Cubrick... A classical movie, really love it. Apocalypse is also a good Nam film but quite about something different.


----------



## P38 Pilot (Sep 20, 2005)

Apocalyspe Now was WIERD. First they are traveling down river and the next thing to happen is that their with the natives!! My favorite Nam movies are Hamburger Hill, Full Metal Jacket, We Were Soldiers, and Platoon.


----------



## DerAdlerIstGelandet (Sep 23, 2005)

I loved Apocolypse Now. All time classic.


----------



## Pisis (Sep 23, 2005)

I didn't see any of the Hamburger Hill, We Were Soldiers, and Platoon movies, since they're hardly to be achieved here. Just maybe in some DVD rental office.......


----------



## cheddar cheese (Sep 23, 2005)

DerAdlerIstGelandet said:


> I loved Apocolypse Now. All time classic.

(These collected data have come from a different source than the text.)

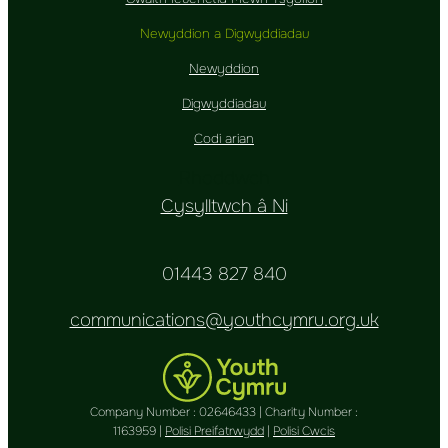
Newyddion a Digwyddiadau
Newyddion
Digwyddiadau
Codi arian
Rhoddwch
Cysylltwch â Ni
01443 827 840
communications@youthcymru.org.uk
Company Number : 02646433 | Charity Number :
1163959 |
Polisi Preifatrwydd
|
Polisi Cwcis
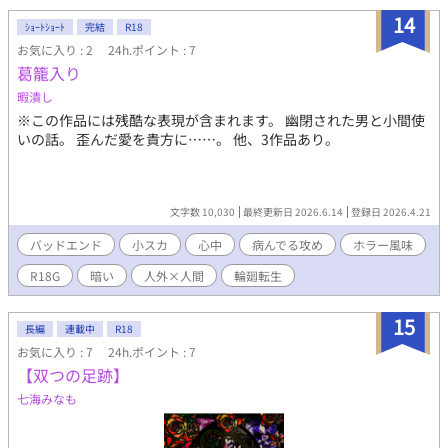
います。 生きるのって本当に苦しいですよね。どうしたらいいの
14
ｼｮｰﾄｼｮｰﾄ
完結
R18
か私も毎日頭を悩ませています。
お気に入り : 2
24h.ポイント : 7
葛籠入り
暇潰し
※この作品には残酷な表現が含まれます。 幽閉された男と小間使
いの話。 歪んだ愛を貴方に……。 他、3作品あり。
文字数 10,030
最終更新日 2026.6.14
登録日 2026.4.21
バッドエンド
小スカ
心中
病んでる攻め
ホラー風味
R18G
暗い
人外×人間
輪廻転生
15
長編
連載中
R18
お気に入り : 7
24h.ポイント : 7
【双つの足跡】
七海みなも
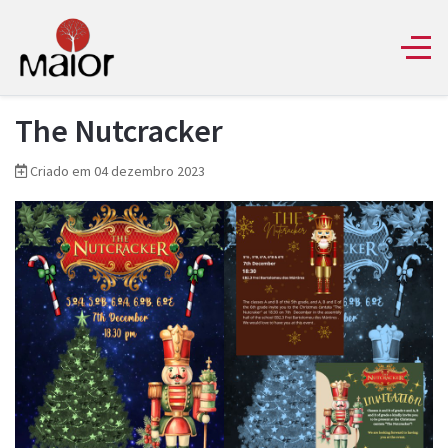
The Nutcracker
Criado em 04 dezembro 2023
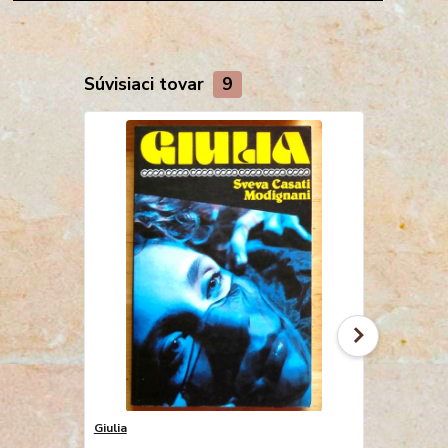
Súvisiaci tovar
9
Giulia
Hľadači dia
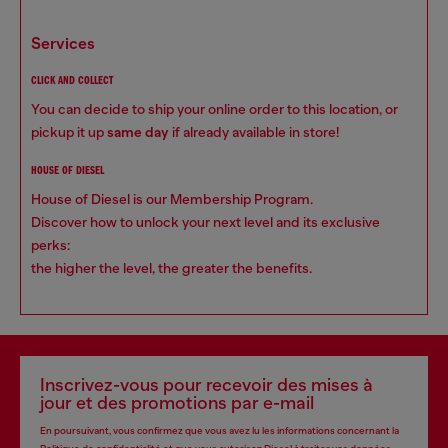
services
CLICK AND COLLECT
You can decide to ship your online order to this location, or
pickup it up
same day
if already available in store!
HOUSE OF DIESEL
House of Diesel is our Membership Program.
Discover how to unlock your next level and its exclusive
perks:
the higher the level, the greater the benefits.
Inscrivez-vous pour recevoir des mises à
jour et des promotions par e-mail
En poursuivant, vous confirmez que vous avez lu les informations concernant la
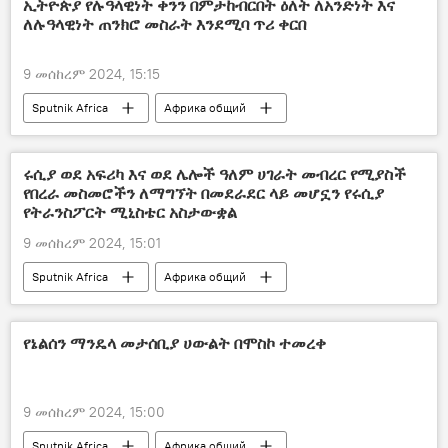
ኢትዮጵያ የሉዓላዊነት ቀንን በምታከብርበት ዕለት ለአንድነት እና
ለሉዓላዊነት ጠንክሮ መስራት እንደሚባ ጥሪ ቀርበ
9 መሰከረም 2024, 15:15
Sputnik Africa
Африка общий
ሩሲያ ወደ አፍሪካ እና ወደ ሌሎች ዓለም ሀገራት መብረር የሚያስች
የበረራ መስመሮችን ለማግኘት በመደራደር ላይ መሆኗን የሩሲያ
የትራንስፖርት ሚኒስቴር አስታውቋል
9 መሰከረም 2024, 15:01
Sputnik Africa
Африка общий
የኔልሰን ማንዴላ መታሰቢያ ሀውልት በሞስኮ ተመረቀ
9 መሰከረም 2024, 15:00
Sputnik Africa
Африка общий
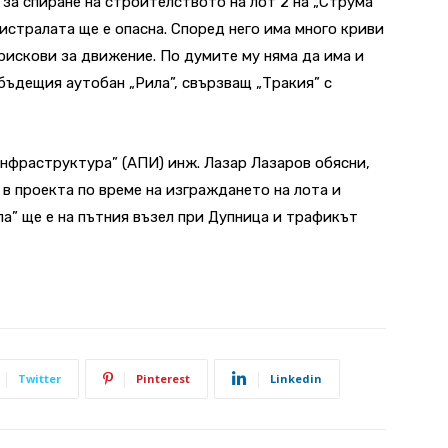
за спиране на строителството на лот 2 на „Струма”
стралата ще е опасна. Според него има много криви
 рискови за движение. По думите му няма да има и
бъдещия аутобан „Рила”, свързващ „Тракия” с
нфраструктура” (АПИ) инж. Лазар Лазаров обясни,
в проекта по време на изграждането на лота и
а” ще е на пътния възел при Дупница и трафикът
Twitter
Pinterest
Linkedin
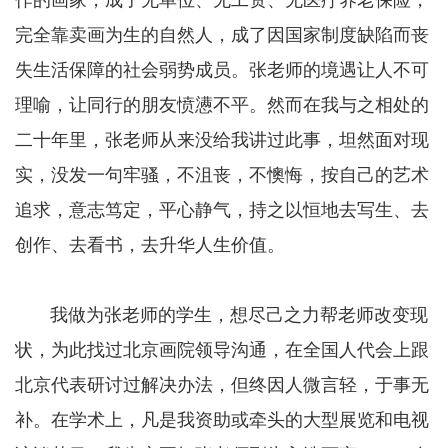
作的画家，成了无单位、无工资、无医疗养老保险，
完全靠卖画为生的自然人，成了因国家制度缺陷而丧
失生活保障的社会弱势成员。张老师的境遇让人不可
理喻，让同行的朋友愤懑不平。然而在我与之相处的
二十年里，张老师从来没给我讲过此事，坦然面对现
实，没发一句牢骚，不沮丧，不懊悔，按自己的艺术
追求，意志笃定，平心静气，持之以恒地去写生、去
创作、去看书，去升华人生价值。
我做为张老师的学生，想尽己之力帮老师改变现
状，为此找过北京画院领导沟通，在全国人代会上跟
北京代表研讨过解决办法，但终因人微言轻，于事无
补。在学术上，凡是我资助或牵头的大型展览和电视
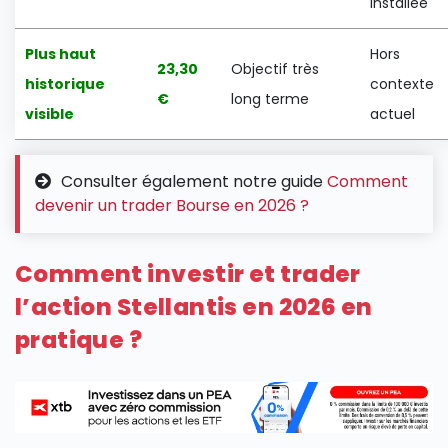
installée
Plus haut
Hors
23,30
Objectif très
historique
contexte
€
long terme
visible
actuel
Consulter également notre guide
Comment
devenir un trader Bourse en 2026 ?
Comment investir et trader
l’action Stellantis en 2026 en
pratique ?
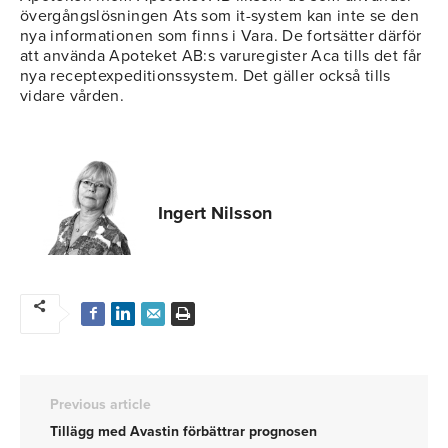
övergångslösningen Ats som it-system kan inte se den
nya informationen som finns i Vara. De fortsätter därför
att använda Apoteket AB:s varuregister Aca tills det får
nya receptexpeditionssystem. Det gäller också tills
vidare vården.
Ingert Nilsson
Previous article
Tillägg med Avastin förbättrar prognosen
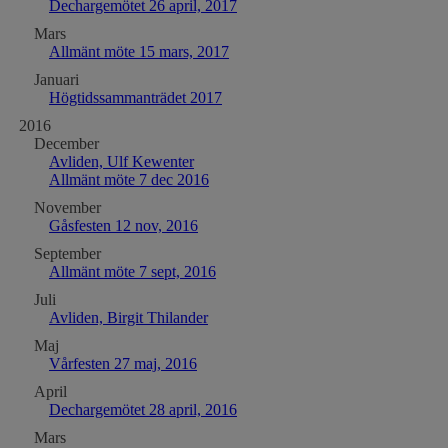
Dechargemötet 26 april, 2017
Mars
Allmänt möte 15 mars, 2017
Januari
Högtidssammanträdet 2017
2016
December
Avliden, Ulf Kewenter
Allmänt möte 7 dec 2016
November
Gåsfesten 12 nov, 2016
September
Allmänt möte 7 sept, 2016
Juli
Avliden, Birgit Thilander
Maj
Vårfesten 27 maj, 2016
April
Dechargemötet 28 april, 2016
Mars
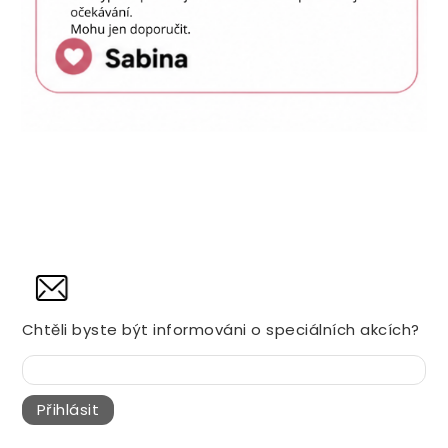
NOVINY
Chtěli byste být informováni o speciálních akcích?
Přihlásit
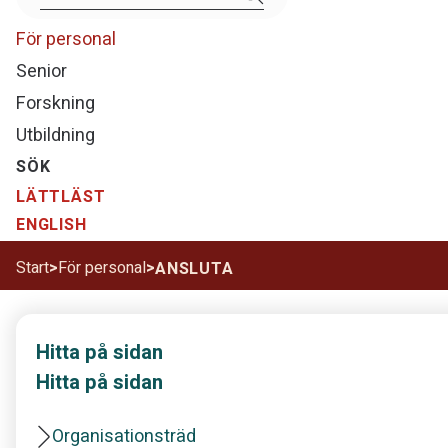
För personal
Senior
Forskning
Utbildning
SÖK
LÄTTLÄST
ENGLISH
Start
>
För personal
>
ANSLUTA
Hitta på sidan
Hitta på sidan
Organisationsträd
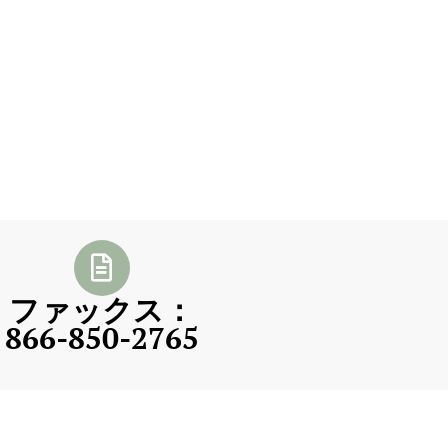
ファックス：
866-850-2765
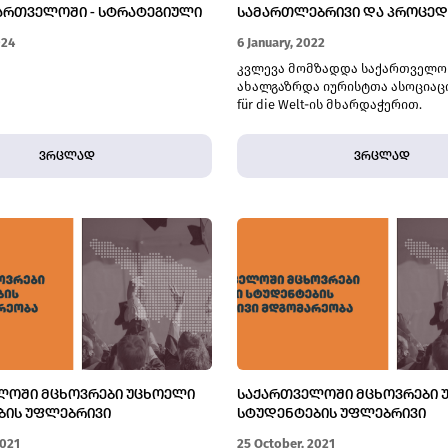
ᲥᲐᲠᲗᲕᲔᲚᲝᲨᲘ - ᲡᲢᲠᲐᲢᲔᲒᲘᲣᲚᲘ
ᲡᲐᲛᲐᲠᲗᲚᲔᲑᲠᲘᲕᲘ ᲓᲐ ᲞᲠᲝᲪᲔ
ᲬᲐᲠᲛᲝᲔᲑᲘᲡ ᲨᲔᲓᲔᲒᲔᲑᲘ
ᲮᲐᲠᲕᲔᲖᲔᲑᲘ
024
6 January, 2022
კვლევა მომზადდა საქართველო
ახალგაზრდა იურისტთა ასოციაცი
für die Welt-ის მხარდაჭერით.
ვრცლად
ვრცლად
ᲚᲝᲨᲘ ᲛᲪᲮᲝᲕᲠᲔᲑᲘ ᲣᲪᲮᲝᲔᲚᲘ
ᲡᲐᲥᲐᲠᲗᲕᲔᲚᲝᲨᲘ ᲛᲪᲮᲝᲕᲠᲔᲑᲘ 
ᲑᲘᲡ ᲣᲤᲚᲔᲑᲠᲘᲕᲘ
ᲡᲢᲣᲓᲔᲜᲢᲔᲑᲘᲡ ᲣᲤᲚᲔᲑᲠᲘᲕᲘ
ᲝᲑᲐ
ᲛᲓᲒᲝᲛᲐᲠᲔᲝᲑᲐ
2021
25 October, 2021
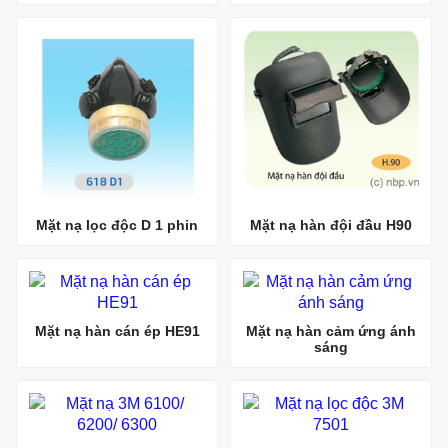
Mặt nạ lọc độc D 1 phin
Mặt nạ hàn đội đầu H90
Mặt nạ hàn cán ép HE91
Mặt nạ hàn cảm ứng ánh
sáng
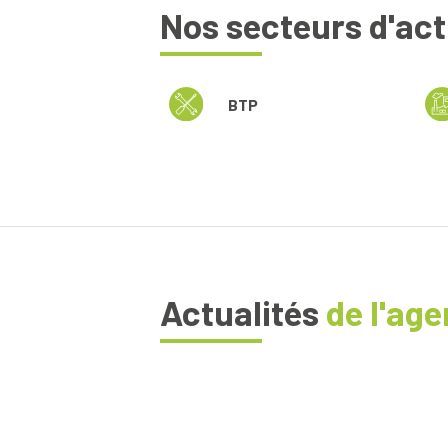
Nos secteurs d'act
BTP
Actualités
de l'ag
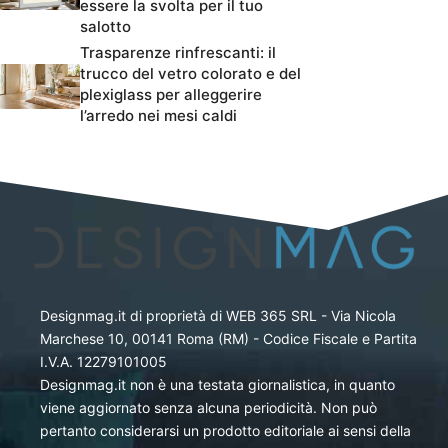
essere la svolta per il tuo
salotto
Trasparenze rinfrescanti: il
trucco del vetro colorato e del
plexiglass per alleggerire
l’arredo nei mesi caldi
Designmag.it di proprietà di WEB 365 SRL - Via Nicola
Marchese 10, 00141 Roma (RM) - Codice Fiscale e Partita
I.V.A. 12279101005
Designmag.it non è una testata giornalistica, in quanto
viene aggiornato senza alcuna periodicità. Non può
pertanto considerarsi un prodotto editoriale ai sensi della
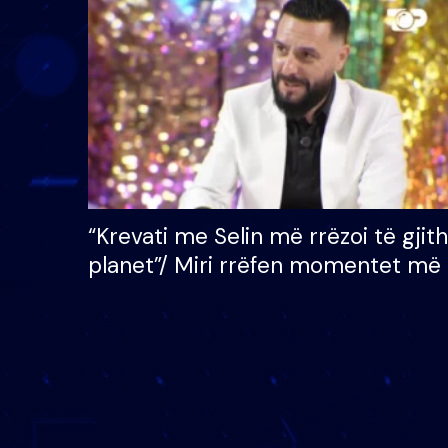
çmimin e madh prej 100
mijë eurosh
“Krevati me Selin më rrëzoi të gjit
planet”/ Miri rrëfen momentet më 
bukura në shtëpinë e BB VIP: Do 
mungojë zilja e mëngjesit kur…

Its awesome up to the crazy native people at the end. Then its real pants.


----------



## FLYBOYJ (Sep 23, 2005)

DerAdlerIstGelandet said:


> I loved Apocolypse Now. All time classic.



My brother (2 tour Viet Nam Vet) says in his opinion this movie was the most authentic Viet Nam movie as far as the chaos and confusion. After he saw it he had his recurring nightmares comeback


----------



## the lancaster kicks ass (Sep 24, 2005)

i've never seen it.........


----------



## P38 Pilot (Sep 24, 2005)

Yeah but what about We Were Soldiers? I have actually met the Lt.Colonel who was in charge of the men fighting there. He's a great guy, always put the men 1st before anything else.

Now here's Hamburger Hill. I think Hamburger Hill is realistic. I had a Cousin to fight there. He doesent talk about it much, but my other cousin who also fought in Vietnam is going to get him.


----------



## Pisis (Sep 24, 2005)

Yeah, the Apocalypse purely shows the atmosphere there...........


----------



## DerAdlerIstGelandet (Sep 24, 2005)

It deffinatly is a crazy movie and in my opinion the best Vietnam movie.


----------



## P38 Pilot (Sep 24, 2005)

Apocalyspe Now isnt my favorite but it was interesting. I still think We Were Soldiers, Hamburger Hill, and Platoon are the best.


----------



## DerAdlerIstGelandet (Sep 25, 2005)

Those are good but not my favorites.


----------



## P38 Pilot (Sep 25, 2005)

We should make a all time favorite war movie thread!


----------



## DerAdlerIstGelandet (Sep 25, 2005)

Its already been done basically but if you want to start another go ahead.


----------



## P38 Pilot (Sep 25, 2005)

Cool. I thought the thread was about WWII movies only? This one will be an Any War Movie thread from past to the present!

Im going to start it right now!


----------



## DerAdlerIstGelandet (Sep 25, 2005)

Okay


----------